## SUPPLIED ENTRIES
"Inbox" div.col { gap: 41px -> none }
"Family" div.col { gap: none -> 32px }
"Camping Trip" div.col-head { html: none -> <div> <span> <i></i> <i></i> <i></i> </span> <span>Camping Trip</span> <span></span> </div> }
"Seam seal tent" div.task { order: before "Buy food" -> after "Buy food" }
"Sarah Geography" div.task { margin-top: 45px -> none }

--

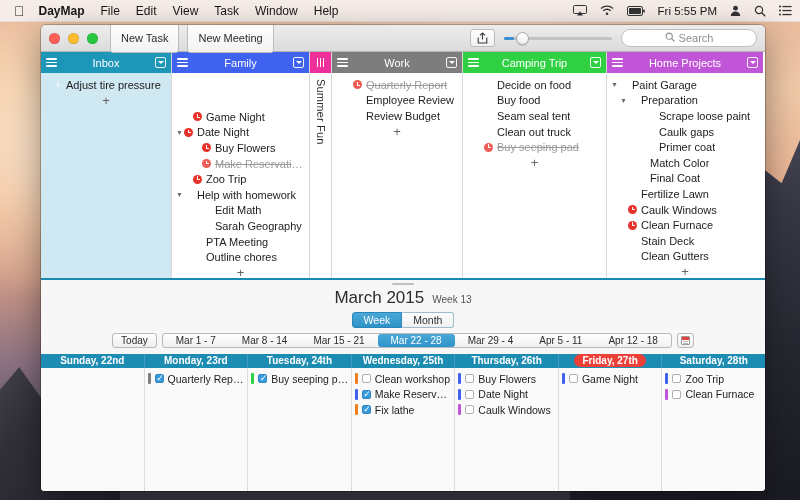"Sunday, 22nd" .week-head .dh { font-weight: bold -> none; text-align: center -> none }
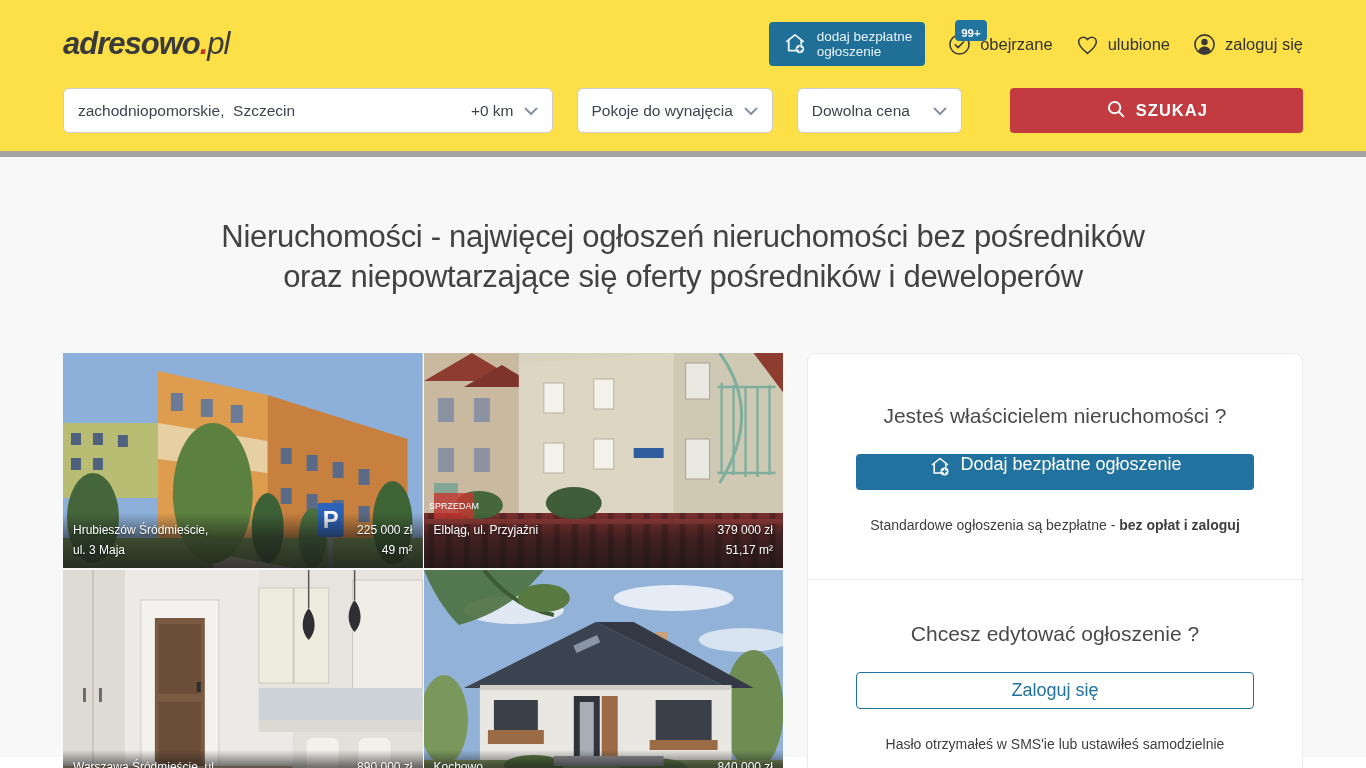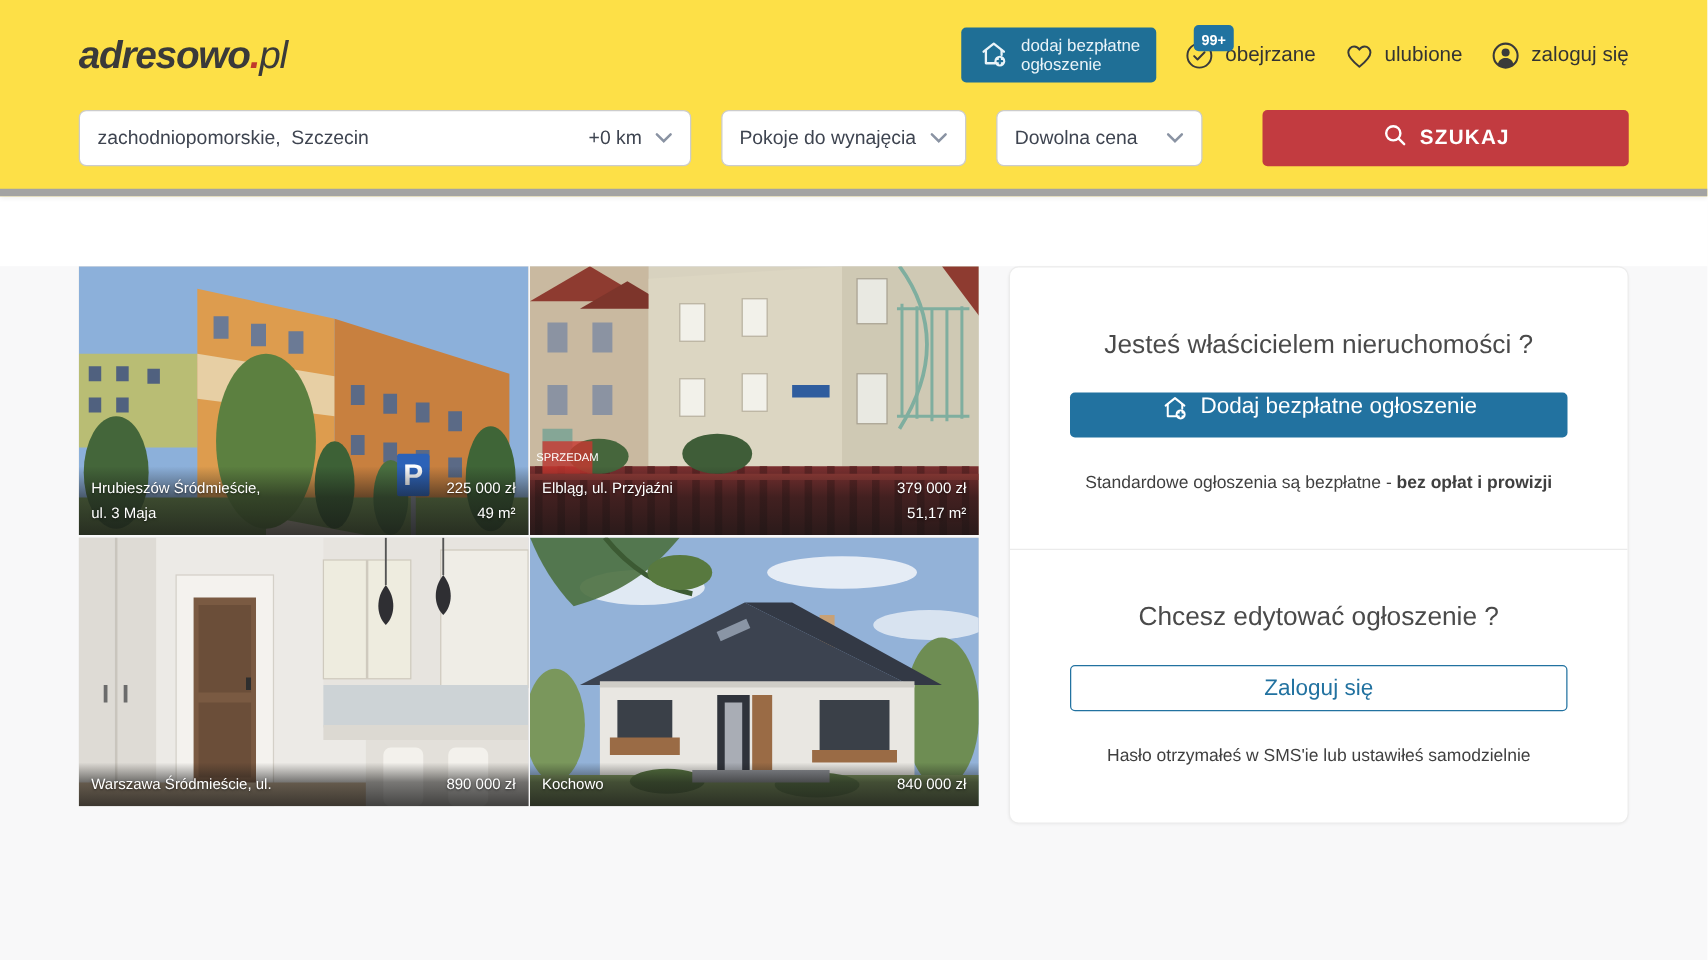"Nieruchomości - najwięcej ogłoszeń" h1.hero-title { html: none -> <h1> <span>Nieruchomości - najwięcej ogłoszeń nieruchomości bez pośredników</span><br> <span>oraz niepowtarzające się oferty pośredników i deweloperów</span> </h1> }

==

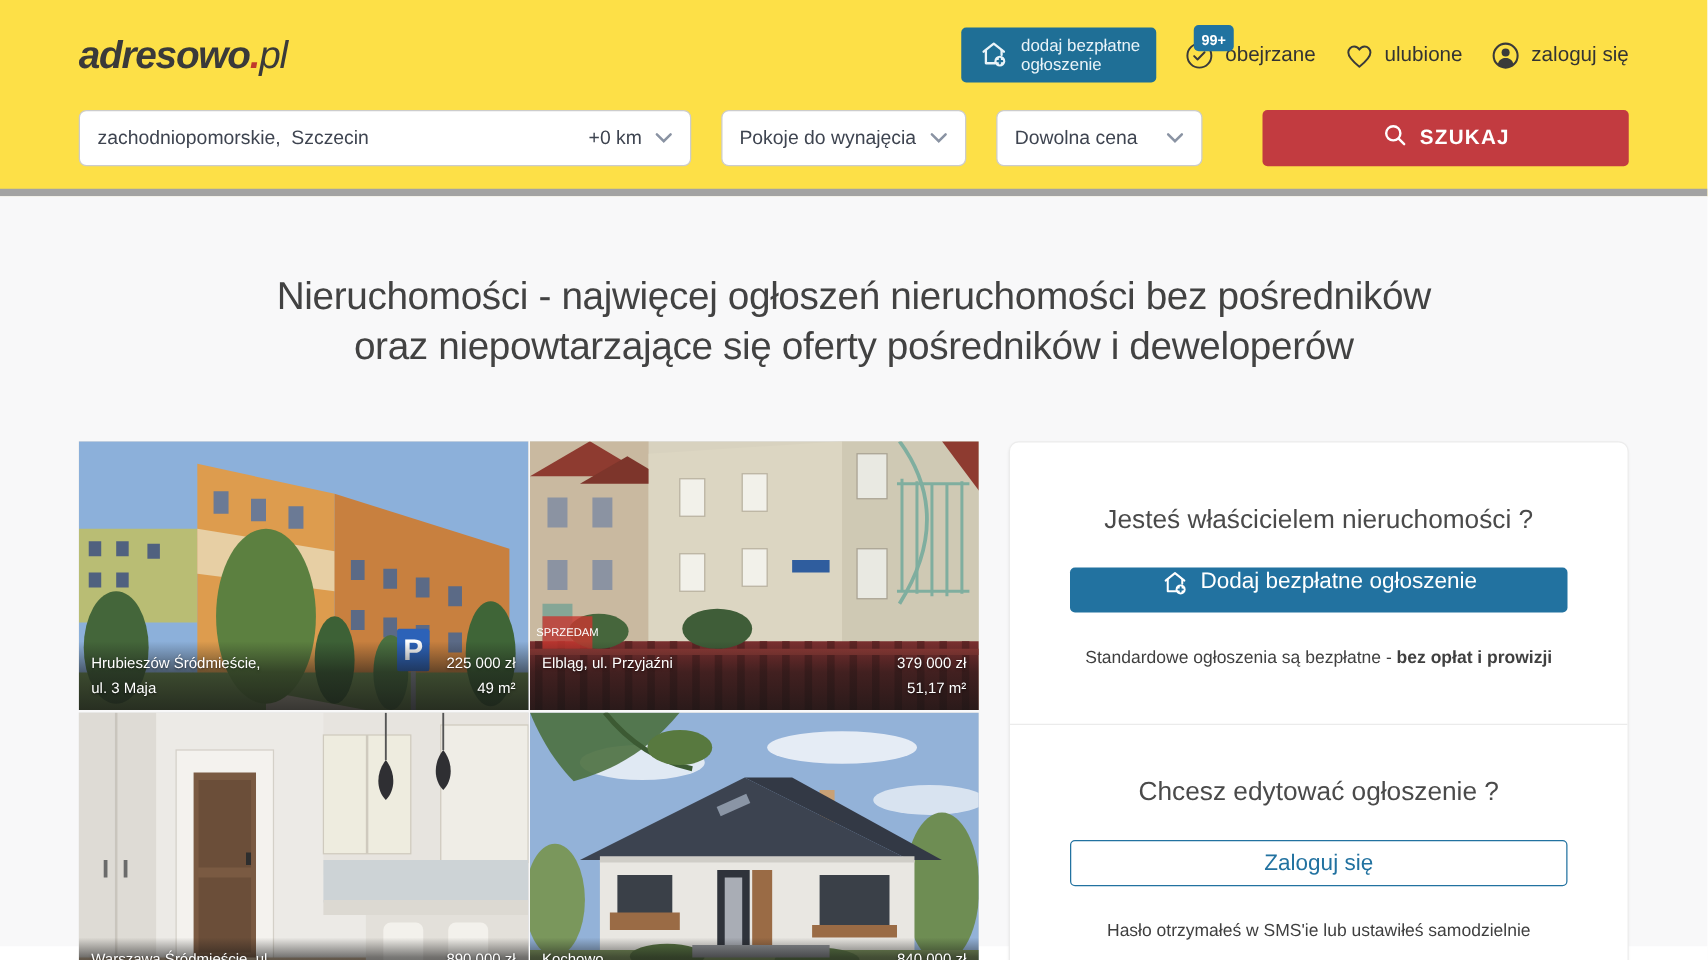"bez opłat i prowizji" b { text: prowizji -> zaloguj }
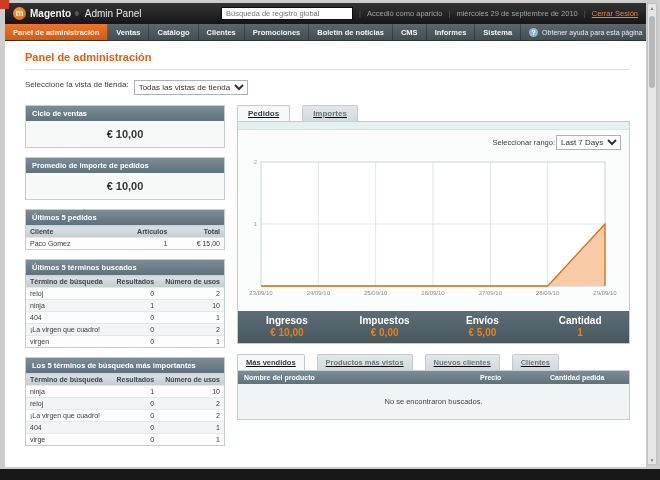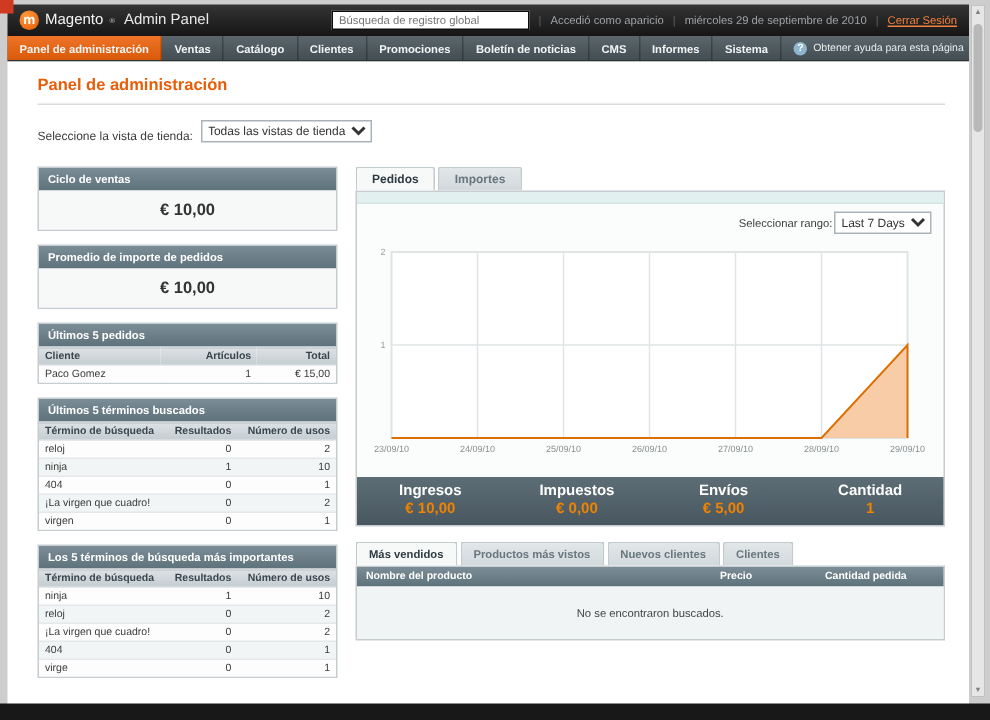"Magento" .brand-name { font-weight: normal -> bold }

## TRY IT
Find each line in the records holding the string "task" and show it.

## YOUR SOLUTION
"Seam seal tent" div.task { order: before "Buy food" -> after "Buy food" }
"Sarah Geography" div.task { margin-top: 45px -> none }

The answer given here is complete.